State of the Central: Detroit Tigers Status Update

Despite the fact that the Royals squeaked past Oakland in the Wild Card game and then rode their elite bullpen into the World Series, the 2014 Tigers were objectively the best team in the division. Detroit would win the division and boasted a run differential of +52 as opposed to Kansas City's +27. In fact, they have won the AL Central every year since 2010. Their core has gotten older and slipped some, Dombrowski finally messed up a major trade last offseason, and the window looks like it may be closing. But, like the White Sox, they have had a very busy winter so far. How do they look at the moment?

To keep track of all of the Winter Meetings insanity, Adam Berry of has posted a transaction tracker sorted by team. Accordingly, here's what the Tigers have done so far since the Giants won the World Series with the Gregorious-Greene and Travis-Gose swaps added in:


OF - Yoenis Cespedes

RHP - Alfredo Simon

RHP - Shane Greene

LHP - Gabe Speier (minors)

RHP - Alex Wilson (minors)

OF - Anthony Gose


RHP - Max Scherzer (FA)

OF - Torii Hunter (FA)

RHP - Rick Porcello

OF - Devon Travis (BA's #1 Detroit Prospect as of the night before the traded)

SS - Eugenio Suarez 

RHP - Jonathan Crawford (minors)

RHP - Melvin Mercedes (minors)

RHP - Robbie Ray (minors)

IF - Rodrigo Leyba (minors)

The offseason is clearly not done, but this looks like the Tigers have taken a step backwards for 2015. As of now it does not look like Scherzer will be coming back (although I am not convinced this is a foregone conclusion). I believe Rick Porcello is more valuable than Yoenis Cespedes generally, and surrendering Porcello means they have jettisoned the main beneficiary of committing to Jose Iglesias rather than keeping Eugenio Suarez (who probably will have a better bat, but who knows). Cespedes is really fun, and he's a good player, but he doesn't get on base and has to make up for his wonky routes in the outfield with his super-cannon of an arm and athleticism. Better than what they had in the outfield, but that's not saying much. 

If the Tigers are forced to use Shane Greene in their rotation - which looks like the plan - then it doesn't look like they've done anything to improve their disaster zone of a bullpen yet (and Joe Nathan is now officially 40). They are clearly relying on Justin Verlander and Miguel Cabrera bouncing back from down years (one or both is very possible), as well as Anibal Sanchez remaining healthy all year (possible, but risky), Alfredo Simon continuing to out-pitch his peripherals,* their 36-year old Catcher-Turned-DH maintaining the best season of his career, and J.D. Martinez' 2014 being real. 

They also have to bank on Ian Kinsler not getting hurt or diminishing into his mid-30s, Jose Iglesias not being the worst hitter in the majors (and staying healthy for that matter), and Alex Avila not continuing his slide into oblivion as he gets absolutely clobbered behind the plate.

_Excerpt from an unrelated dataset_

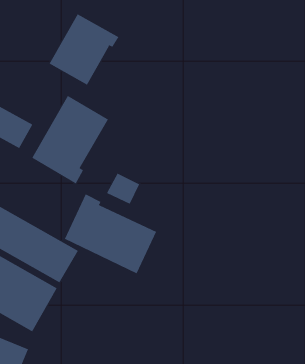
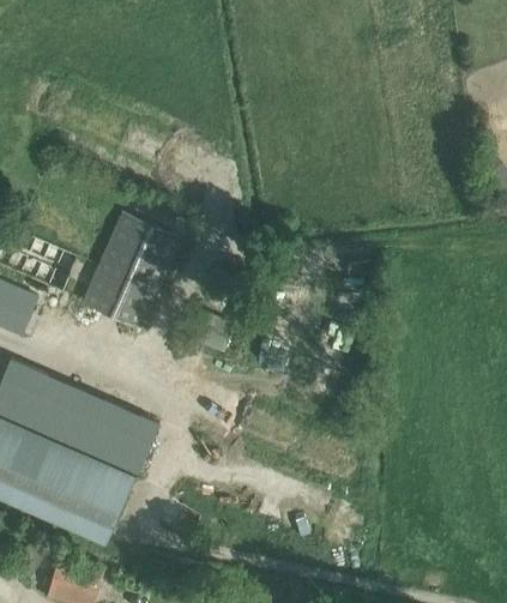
building: [49,13,119,85] -> none
building: [64,193,157,274] -> none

*Having added Simon, who has been accused of both rape and murder, the Tigers are still easy to root against!

The Tigers could very well be really good again next year. Not everything is going to go wrong, and they don't need 100% of it to go right, but they are really walking on a tightrope without a net. At the beginning of the offseason, Baseball America posted their Top 10 Tigers Prospects list. At that time, people I spoke to ridiculed this as perhaps the worst farm system they had ever seen. Since then, the Tigers have traded away the #1, #5, and #7 guys on that list. They have some pieces that are major league ready to call up to patch holes, but none of them project to be high-impact as opposed to placeholders, and if anything in their Plan A goes wrong it's hard to see where meaningful help is coming from.  Moreover, even if most of Plan A goes right, there's still a chance they just get sabotaged by their ghastly bullpen again, and there's a very real chance that they only have two players next year capable of above-average OBPs. 

Dombrowski is creative and aggressive, and they have demonstrated a willingness to spend their way out of trouble in the past so I wouldn't count them out just yet. They could sign Scherzer and Melky tomorrow and cover up a lot of their weaknesses. But Detroit's margin for error is shrinking rapidly, and there are very possible scenarios where they crater next year and then remain pinned beneath Verlander and Cabrera's contracts for a long, long time.